Hoje, um grande problema do Brasil foi a ditadura militar vencer no processo de redemocratização do país. Se por um lado as manifestações populares e a militância do período impossibilitaram a continuidade daquele regime. Por outro lado, os violentos donos do poder naquela época conseguiram fazer sua reabertura “lenta, gradual e segura”. Embora devamos dar todo o mérito devido ao povo pela reabertura, é hora de também olhar para a herança nefasta que o processo nos deixou.
Não somente passaram o poder para a “oposição” que eles mesmos permitiam, ou seja, que não tinha grandes rusgas ideológicas a respeito dos rumos do país (o então MDB, que hoje é o PMDB) como também deixaram profundas cicatrizes em nossa vida civil institucional:
Foram 30 anos de ditadura. Quer dizer que todas as pessoas nascidas de 1964 para frente só conheceram um estado terrorista e foram educadas para serem mais suscetíveis a este terror de estado. Além disso, nas universidades, o exílio e assassinato de professores e estudantes foi um golpe duríssimo, impedindo que se formassem lideranças intelectuais e políticas que pensassem alternativas ao status quo.
E vejam, mal começamos a nos recuperar deste golpe e já querem acabar com as universidades públicas que fomentam a pesquisa de ciências humanas séria e isenta sobre nosso país, para o bem de nosso próprio povo. A má fama dos bacharéis em ciências humanas tem muito de difamação e propaganda contra o bem que queremos ao povo brasileiro.
Some-se isso à uma oligarquia midiática com poder para fazer com os fatos nos editoriais o que os militares fizeram com as pessoas nos porões dos DOI e temos um bom panorama da herança que recebemos: Até hoje não se deixou de fazer nas edições dos grandes conglomerados jornalísticos e nos porões da polícia o que se fazia durante os anos de chumbo.
Então, qual o espanto de serem justamente nos telejornais da grande imprensa e nas ações repressivas da polícia que vemos a criminalização e a repressão das manifestações populares? O espanto talvez só se explique porque nós temos uma visão otimista demais sobre nossa sociedade e seus “avanços democráticos”.
Qual a novidade na repressão aos professores que lutam contra a precarização do ensino? Porque o espanto com os difamarem? Professores organizados sindicalmente, conscientes da força da mobilização, sempre foram um problema. Vai que seus alunos entendem que eles deveriam ter direitos assegurados?

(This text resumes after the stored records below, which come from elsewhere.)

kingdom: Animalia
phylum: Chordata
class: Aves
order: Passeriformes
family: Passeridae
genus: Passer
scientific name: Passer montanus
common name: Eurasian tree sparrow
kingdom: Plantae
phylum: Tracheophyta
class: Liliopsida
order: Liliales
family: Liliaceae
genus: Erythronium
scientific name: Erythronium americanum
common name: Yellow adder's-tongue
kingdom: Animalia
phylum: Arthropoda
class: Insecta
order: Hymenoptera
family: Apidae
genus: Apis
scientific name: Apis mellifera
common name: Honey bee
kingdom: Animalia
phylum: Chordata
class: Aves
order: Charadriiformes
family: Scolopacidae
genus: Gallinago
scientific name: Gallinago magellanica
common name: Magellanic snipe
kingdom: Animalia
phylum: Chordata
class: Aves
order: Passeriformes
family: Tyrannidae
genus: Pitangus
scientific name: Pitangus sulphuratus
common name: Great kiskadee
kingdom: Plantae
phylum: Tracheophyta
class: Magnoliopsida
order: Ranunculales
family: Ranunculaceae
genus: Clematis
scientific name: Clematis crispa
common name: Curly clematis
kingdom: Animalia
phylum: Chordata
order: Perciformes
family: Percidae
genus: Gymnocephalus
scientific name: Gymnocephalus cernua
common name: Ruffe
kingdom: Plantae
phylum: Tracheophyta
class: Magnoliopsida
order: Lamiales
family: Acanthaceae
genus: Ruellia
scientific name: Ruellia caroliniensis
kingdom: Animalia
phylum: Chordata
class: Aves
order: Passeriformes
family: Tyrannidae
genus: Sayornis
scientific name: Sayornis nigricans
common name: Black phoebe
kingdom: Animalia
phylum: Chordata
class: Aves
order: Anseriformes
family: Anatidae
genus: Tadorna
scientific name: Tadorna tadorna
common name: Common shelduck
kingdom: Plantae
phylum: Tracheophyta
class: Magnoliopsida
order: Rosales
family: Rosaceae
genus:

A mensagem é muito clara: As pessoas não podem pensar que têm direitos.
Nenhuma surpresa até aqui, como também não é surpreendente saber que o nosso sistema político é feito sob medida para tirar vantagem deste aparato. E quem sempre ganhou o jogo político nestes 30 anos foi o PMDB: A oposição que a ditadura permitia e confiava, porque era tão somente a voz do poder oligárquico civil.
Infelizmente nossa redemocratização foi como a ditadura militar quis. E parece que a democracia que nasceu após esta ditadura é cria da mesma. Sendo assim, a volta da democracia não foi uma derrota dos opressores, mas um recuo bastante estratégico das oligarquias brasileiras, tanto que hoje, 30 anos depois, eles voltam à carga para retomar concessões que fizeram. Avanços reais que foram conquistados com muita luta.
Me parece hoje que – como bons senhores de escravos – sabem de tempos em tempos mostrar benevolência quando seus servos estão muito agitados, fazendo questão de tratar os direitos mínimos como concessão e condescendência, e ao mesmo tempo que querem parecer bons, espalham discórdia e desconfiança.
É necessário que lembremos da luta contra a opressão a valorizemos sempre – digo mais: entesourá-la – mas não podemos deixar de ver quem realmente venceu naquele movimento histórico. De fato, eles tiveram condições de deixar o país pronto para ser o que ele é hoje.